Ubuntu: Sharing folders from NTFS partitions

The fastest way to share files and folders on an Ubuntu machine is probably samba. This works much like the Windows File sharing mechanism (Righ-click on the folder and hit 'share'). However this may not work correctly if your data is on an NTFS drive. To fix this, read on...




Symptom:
Sharing has been set up through samba. The client machine can see your share but not view or access its contents ("Error: Unable to mount"). This is because Linux is very particular about file permissions. For sharing, all users need to be given access (Permissions should be: "rwx r-x r-x" for all shared files).
NTFS partitions do not have permissions attributes, as a result of which it is not possible to use the chmod command to change the permissions.

Solution:
The only way to change permissions is at mount-time. This can either be done via the fstab file, or through the command line. An excellent explanation is given here.

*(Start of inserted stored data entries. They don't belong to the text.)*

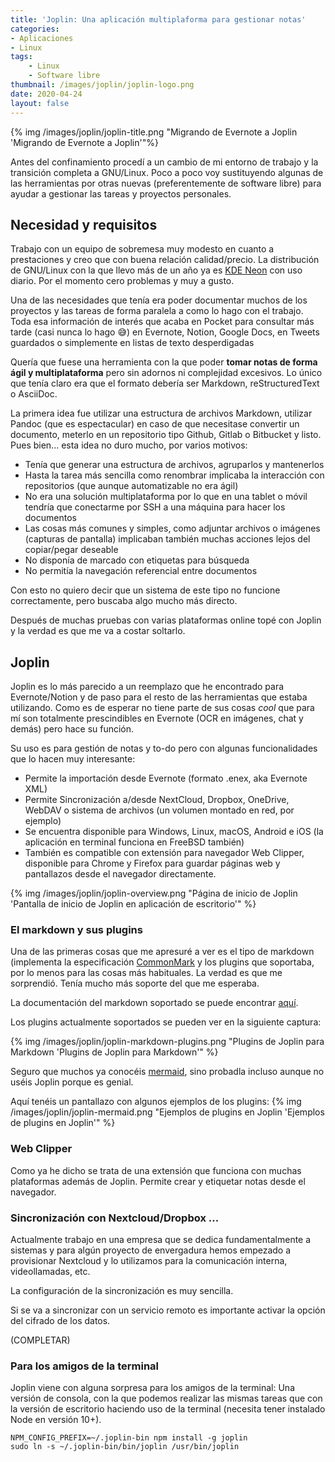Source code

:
 ```yaml
---
title: 'Joplin: Una aplicación multiplaforma para gestionar notas' 
categories:
- Aplicaciones
- Linux
tags:
    - Linux
    - Software libre
thumbnail: /images/joplin/joplin-logo.png
date: 2020-04-24
layout: false
---
```


{% img /images/joplin/joplin-title.png "Migrando de Evernote a Joplin 'Migrando de Evernote a Joplin'"%}

Antes del confinamiento procedí a un cambio de mi entorno de trabajo y la transición completa a GNU/Linux. Poco a poco voy sustituyendo algunas de las herramientas por otras nuevas (preferentemente de software libre) para ayudar a gestionar las tareas y proyectos personales.
<!-- more -->

## Necesidad y requisitos

Trabajo con un equipo de sobremesa muy modesto en cuanto a prestaciones y creo que con buena relación calidad/precio. La distribución de GNU/Linux con la que llevo más de un año ya es [KDE Neon](https://neon.kde.org/) con uso diario. Por el momento cero problemas y muy a gusto.

Una de las necesidades que tenía era poder documentar muchos de los proyectos y las tareas de forma paralela a como lo hago con el trabajo. Toda esa información de interés que acaba en Pocket para consultar más tarde (casi nunca lo hago 😅) en Evernote, Notion, Google Docs, en Tweets guardados o simplemente en listas de texto desperdigadas

Quería que fuese una herramienta con la que poder **tomar notas de forma ágil y multiplataforma** pero sin adornos ni complejidad excesivos. Lo único que tenía claro era que el formato debería ser Markdown, reStructuredText o AsciiDoc.

La primera idea fue utilizar una estructura de archivos Markdown, utilizar Pandoc (que es espectacular) en caso de que necesitase convertir un documento, meterlo en un repositorio tipo Github, Gitlab o Bitbucket y listo.
Pues bien... esta idea no duro mucho, por varios motivos:

* Tenía que generar una estructura de archivos, agruparlos y mantenerlos
* Hasta la tarea más sencilla como renombrar implicaba la interacción con repositorios (que aunque  automatizable no era ágil)
* No era una solución multiplataforma por lo que en una tablet o móvil tendría que conectarme por SSH a una máquina para hacer los documentos
* Las cosas más comunes y simples, como adjuntar archivos o imágenes (capturas de pantalla) implicaban también muchas acciones lejos del copiar/pegar deseable
* No disponía de marcado con etiquetas para búsqueda
* No permitía la navegación referencial entre documentos

Con esto no quiero decir que un sistema de este tipo no funcione correctamente, pero buscaba algo mucho más directo.

Después de muchas pruebas con varias plataformas online topé con Joplin y la verdad es que me va a costar soltarlo.

## Joplin 

Joplin es lo más parecido a un reemplazo que he encontrado para Evernote/Notion y de paso para el resto de las herramientas que estaba utilizando. Como es de esperar no tiene parte de sus cosas *cool* que para mí son totalmente prescindibles en Evernote (OCR en imágenes, chat y demás) pero hace su función.

Su uso es para gestión de notas y to-do pero con algunas funcionalidades que lo hacen muy interesante:

* Permite la importación desde Evernote (formato .enex, aka Evernote XML)
* Permite Sincronización a/desde NextCloud, Dropbox, OneDrive, WebDAV o sistema de archivos (un volumen montado en red, por ejemplo)
* Se encuentra disponible para Windows, Linux, macOS, Android e iOS (la aplicación en terminal funciona en FreeBSD también)
* También es compatible con extensión para navegador Web Clipper, disponible para Chrome y Firefox para guardar páginas web y pantallazos desde el navegador directamente.

 {% img /images/joplin/joplin-overview.png "Página de inicio de Joplin 'Pantalla de inicio de Joplin en aplicación de escritorio'" %}
 
 ### El markdown y sus plugins
 
 Una de las primeras cosas que me apresuré a ver es el tipo de markdown (implementa la especificación [CommonMark](https://spec.commonmark.org/) y los plugins que soportaba, por lo menos para las cosas más habituales. La verdad es que me sorprendió. Tenía mucho más soporte del que me esperaba.
 
 La documentación del markdown soportado se puede encontrar [aquí](https://joplinapp.org/markdown/).
 
Los plugins actualmente soportados se pueden ver en la siguiente captura:
 
  {% img /images/joplin/joplin-markdown-plugins.png "Plugins de Joplin para Markdown 'Plugins de Joplin para Markdown'" %}

Seguro que muchos ya conocéis [mermaid](https://mermaid-js.github.io/mermaid), sino probadla incluso aunque no uséis Joplin porque es genial.

Aquí tenéis un pantallazo con algunos ejemplos de los plugins:
 {% img /images/joplin/joplin-mermaid.png "Ejemplos de plugins en Joplin 'Ejemplos de plugins en Joplin'" %}
 
 ### Web Clipper

Como ya he dicho se trata de una extensión que funciona con muchas plataformas además de Joplin. Permite crear y etiquetar notas desde el navegador.

### Sincronización con Nextcloud/Dropbox ...

Actualmente trabajo en una empresa que se dedica fundamentalmente a sistemas y para algún proyecto de envergadura hemos empezado a provisionar Nextcloud y lo utilizamos para la comunicación interna, videollamadas, etc.

La configuración de la sincronización es muy sencilla.

Si se va a sincronizar con un servicio remoto es importante activar la opción del cifrado de los datos.

(COMPLETAR)

### Para los amigos de la terminal

Joplin viene con alguna sorpresa para los amigos de la terminal: Una versión de consola, con la que podemos realizar las mismas tareas que con la versión de escritorio haciendo uso de la terminal (necesita tener instalado Node en versión 10+).

```
NPM_CONFIG_PREFIX=~/.joplin-bin npm install -g joplin
sudo ln -s ~/.joplin-bin/bin/joplin /usr/bin/joplin
```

A few additional comments are warranted here:

1. The uid and gid values determine who is the owner of the mounted partition and which group it belongs to.

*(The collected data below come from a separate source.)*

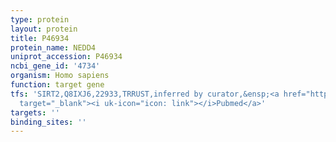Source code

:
 ```yaml
---
type: protein
layout: protein
title: P46934
protein_name: NEDD4
uniprot_accession: P46934
ncbi_gene_id: '4734'
organism: Homo sapiens
function: target gene
tfs: 'SIRT2,Q8IXJ6,22933,TRRUST,inferred by curator,&ensp;<a href="https://www.ncbi.nlm.nih.gov/pubmed/?term=23175188%5Buid%5D"
  target="_blank"><i uk-icon="icon: link"></i>Pubmed</a>'
targets: ''
binding_sites: ''
---
```


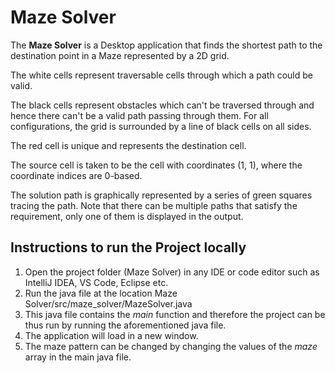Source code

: # Maze Solver
The **Maze Solver** is a Desktop application that finds the shortest path to the destination point in a Maze represented by a 2D grid.

The white cells represent traversable cells through which a path could be valid.

The black cells represent obstacles which can't be traversed through and hence there can't be a valid path passing through them. For all configurations, the grid is surrounded by a line of black cells on all sides.

The red cell is unique and represents the destination cell.

The source cell is taken to be the cell with coordinates (1, 1), where the coordinate indices are 0-based.

The solution path is graphically represented by a series of green squares tracing the path. Note that there can be multiple paths that satisfy the requirement, only one of them is displayed in the output.


## Instructions to run the Project locally
1. Open the project folder (Maze Solver) in any IDE or code editor such as IntelliJ IDEA, VS Code, Eclipse etc.  
2. Run the java file at the location Maze Solver/src/maze_solver/MazeSolver.java  
3. This java file contains the _main_ function and therefore the project can be thus run by running the aforementioned java file.  
4. The application will load in a new window.  
5. The maze pattern can be changed by changing the values of the _maze_ array in the main java file.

2. Umask is a 4-digit octal number which specifies which permissions are TO BE REMOVED. Yes that is correct. Read that again if you want. By default everyone has  read, write and execute permissions.

The first digit is for directory flag. LEAVE THIS at 0.
The second is owner permissions, the third for group permissions and the fourth for other users' permissions.
For all these,
0 means all permissions are retained (rwx),
1 means only execute permission is revoked
2 means only write permission is revoked
4 means only read permission is revoked
7 means all permissions are revoked, etc.

If you are not familiar with the this method of setting permissions please see the manual for chmod and its octal permission numbers.